Instructions:
A: Decide whether each statement below agrees with the screeding-machine patent description. Answer yes or no for each, and quote the deciding words from the description. (i) The planet disk carries no fewer than four screeding disks. (ii) The second belt runs between a belt sheave on the motor shaft and one of the deflection sheaves. (iii) When the first belt bears against the deflection sheaves, it lies closest to the center of the planet disk.
B: According to the screeding-machine patent description, where is the planet disk rotatably supported?
C: Write the next part of the screeding-machine patent description, starting after its final sentence.

─── Excerpt provided

Note: Descriptions are shown in the official language in which they were submitted.
CA 02435806 2009-02-24
ARRANGEMENT IN A MOBILE MACHINE FOR SCREEDING FLOOR SURFACES
FIELD OF THE INVENTION
The present invention relates to an arrangement in a mobile machine for
screeding
floor surfaces.
BACKGROUND OF THE INVENTION
Reference is made to Patent No. US 5637032, Patent No. US 1069803, Patent No.
US 4097950, FR2073627 A5, and FR 1108781 A as examples of the prior art.
Screeding machines of the aforementioned type function inherently well, but as
the
material in the screeding disks used to machine the floor surfaces is
progressively
developed, thereby enabling it to remove more floor material per unit time
than
before, there is a desire for more available power for machining of the floor
material.
SUMMARY OF THE INVENTION
The object of the present invention is to produce an arrangement in a
screeding
machine of the type referred to in the introductory part, which has an
improved
removal capability compared to known screeding machines.
According to the present invention, there is provided an arrangement in a
mobile
machine for screeding floor surfaces comprising:
a housing with a planet disk rotatably supported in the bottom of the
housing and driven by a drive motor, and which carries an even number
of up to six but not less than four screeding disks, operatively
connected to the drive motor and defining one screeding plane,
wherein the operative connection comprises:
belt sheaves, wherein a belt sheave is associated with each of the
screeding disks,
deflection sheaves arranged between the belt sheaves,
a first belt arranged such that the first belt bears against a part of the
circumferences of the belt sheaves and against a part of the
circumferences of the deflection sheaves, wherein the first belt
alternates from belt sheave to belt sheave and lies alternately
closest to the center of the planet disk and furthest away from the
1
CA 02435806 2009-02-24
center of the planet disk and wherein the first belt lies furthest from
the center when bearing against the deflection sheaves, and
a second belt running between a belt sheave arranged on the shaft of
the motor and one of the belt sheaves belonging to the screeding
disks.

──────
─── Extracted material

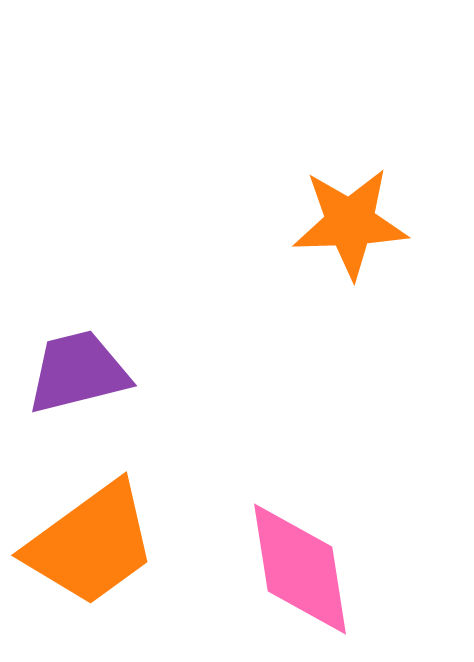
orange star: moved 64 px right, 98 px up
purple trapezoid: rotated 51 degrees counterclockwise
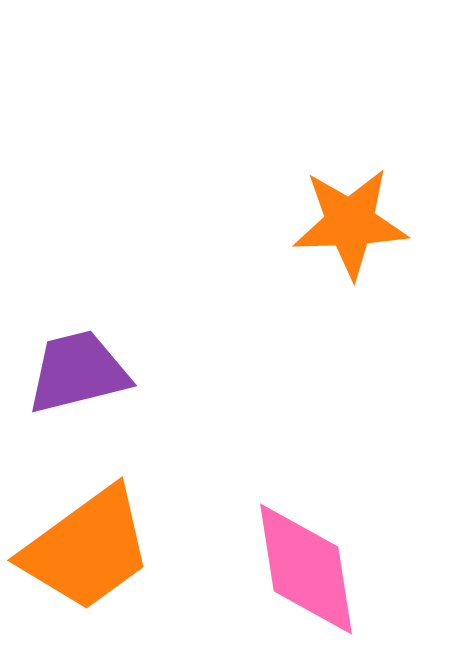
orange trapezoid: moved 4 px left, 5 px down
pink diamond: moved 6 px right
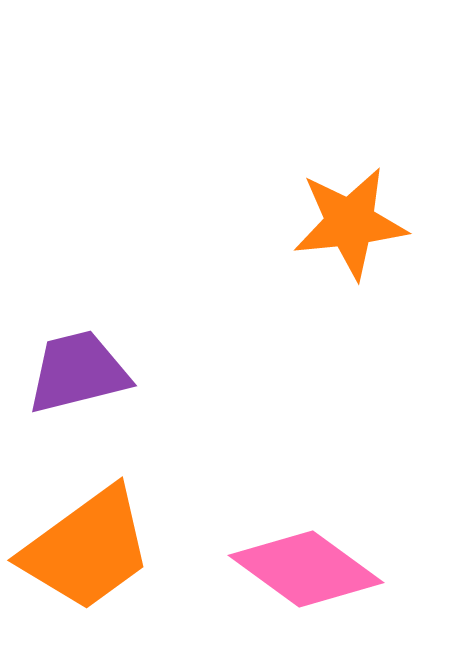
orange star: rotated 4 degrees counterclockwise
pink diamond: rotated 45 degrees counterclockwise
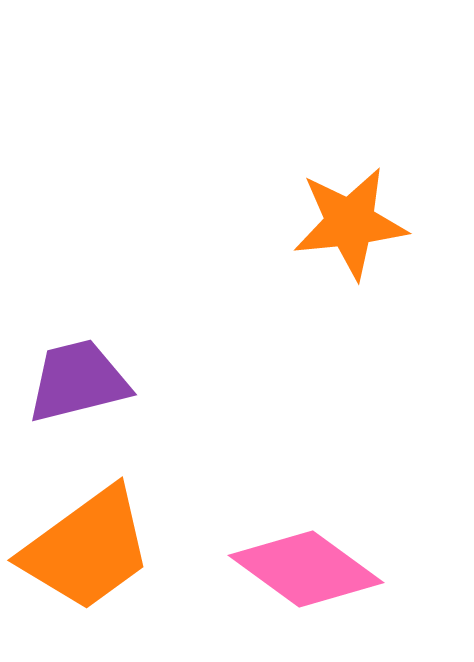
purple trapezoid: moved 9 px down
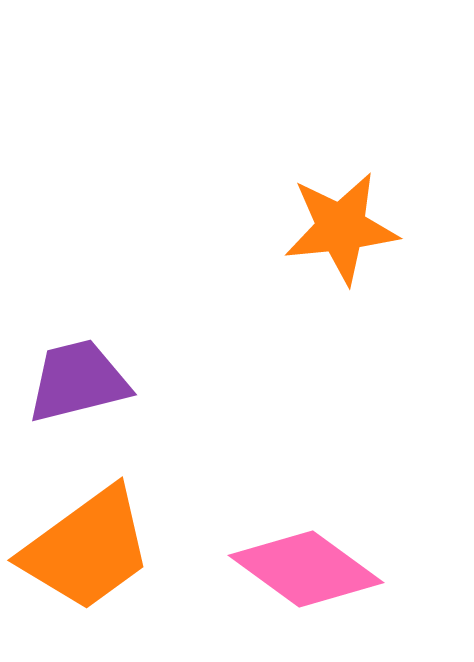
orange star: moved 9 px left, 5 px down
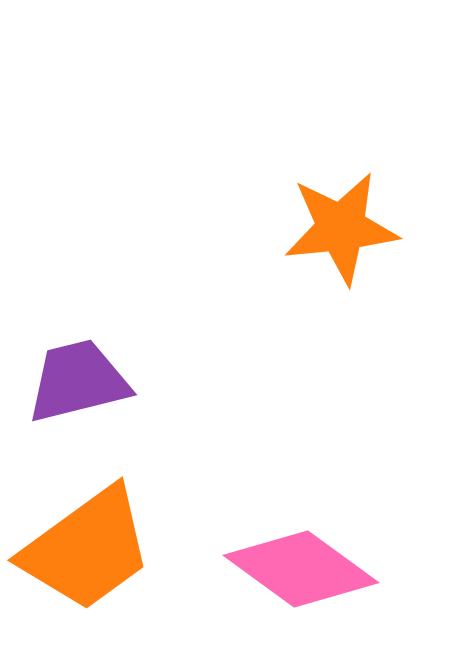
pink diamond: moved 5 px left
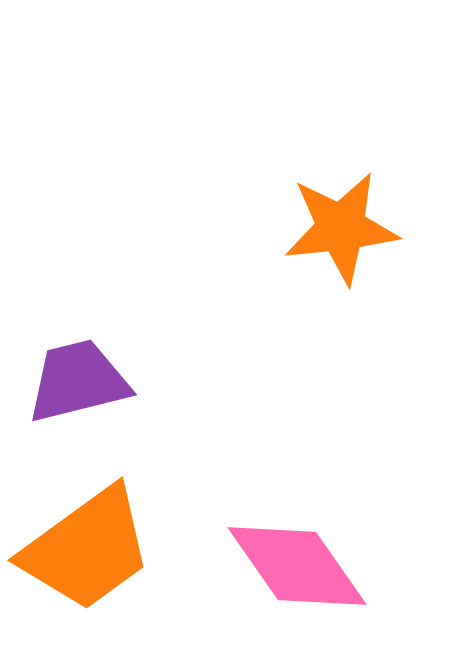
pink diamond: moved 4 px left, 3 px up; rotated 19 degrees clockwise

──────

Answers by task:
A:
(i) Yes: "an even number of up to six but not less than four screeding disks"
(ii) No: "a second belt running between a belt sheave arranged on the shaft of the motor and one of the belt sheaves belonging to the screeding disks"
(iii) No: "the first belt lies furthest from the center when bearing against the deflection sheaves"

B: In the bottom of the housing.

C:
According to another aspect of the present invention, there is provided an
arrangement in a mobile machine for screeding floor surfaces comprising:
a housing with a planet disk rotatably supported in the bottom of the
housing and driven by a drive motor, and which carries an even number
of up to six but not less than four screeding disks, operatively
connected to the drive motor and defining one screeding plane,
wherein the operative connection comprises:
belt sheaves, wherein a belt sheave is associated with each of the
screeding disks,
deflection sheaves arranged between the belt sheaves,
a first belt arranged such that the first belt bears against a part of the
circumferences of the belt sheaves and against a part of the
circumferences of the deflection sheaves, wherein the first belt
alternates from belt sheave to belt sheave and lies alternately
closest to the center of the planet disk and furthest away from the
center of the planet disk and wherein the first belt lies furthest from
the center when bearing against the deflection sheaves, and
a second belt running between a belt sheave arranged on the shaft of
the motor and one of the belt sheaves belonging to the screeding
disks,
wherein the screeding disks that have a direction of rotation opposed to
the planet disk have a rotational speed, which is so much greater
than the rotational speed of the screeding disks that have the same
direction of rotation as the planet disk, and that at the periphery of
the planet disk all screeding disks have approximately the same
peripheral speed in relation to the surface that is to be screeded.
According to another aspect of the present invention, there is provided an
arrangement in a mobile machine for screeding floor surfaces comprising:
2
CA 02435806 2009-02-24
a housing with a planet disk, which is rotatably supported in the bottom of
the housing and which carries a number of rotatably supported
screeding disks, distributed over said planet disk and operatively
connected to a drive motor, and defining one screeding plane,
wherein the planet disk is operatively connected to a second drive motor,
intended solely for driving the planet disk, and wherein the number of
screeding disks constitutes an even number up to a maximum of six,
half the number of screeding disks have a direction of rotation
coinciding with the planet disk and the remaining screeding disks an
opposing direction of rotation.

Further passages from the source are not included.